Abstract:
Many organizations use World Wide Web for multipurpose
platform during these days. It is very important to understand how a web
site is being used by users. Web usage mining also known as web log
mining, aims to discover interesting and frequent user access patterns
from web browsing data that are stored in web server logs, proxy server
logs or browser logs. Web usage mining involves the automatic discovery
of patterns from one or more Web servers using web log data. Usage
Mining tools discover and predict user behavior, in order to help
designer, improve the web site, attract visitors, or give regular users a
personalized and adaptive service. In this thesis, the aim is to find
frequent user access pattern from web log entries. Combined effort of
clustering and association rule mining is used to apply for pattern
discovery.
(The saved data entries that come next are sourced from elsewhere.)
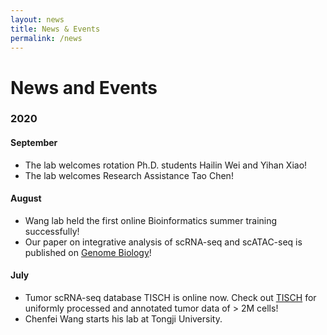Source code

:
 ```yaml
---
layout: news
title: News & Events
permalink: /news
---
```


# News and Events

### 2020

#### September
- The lab welcomes rotation Ph.D. students Hailin Wei and Yihan Xiao!
- The lab welcomes Research Assistance Tao Chen!

#### August
- Wang lab held the first online Bioinformatics summer training successfully!
- Our paper on integrative analysis of scRNA-seq and scATAC-seq is published on [Genome Biology](https://genomebiology.biomedcentral.com/articles/10.1186/s13059-020-02116-x)!

#### July
- Tumor scRNA-seq database TISCH is online now. Check out [TISCH](http://tisch.comp-genomics.org/) for uniformly processed and annotated tumor data of > 2M cells! 
- Chenfei Wang starts his lab at Tongji University.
The 30 web log files are used from United Nations High
Commissioner for Refugees. Density-based clustering spatial clustering
application with noise (DBSCAN) has been used to group the users based
on their access patterns and Apriori algorithm is applied to generate
frequent user access patterns. As DBSCAN groups the user based on their
access patterns, those users who don’t share the similar access patterns
are removed. Hence clustering reduces the data size and Apriori generates
concise and relevant rules. The result from this system is highly depends
on the parameters provided by users. This system is implemented using
python programming language and SQLite is used a storage layer.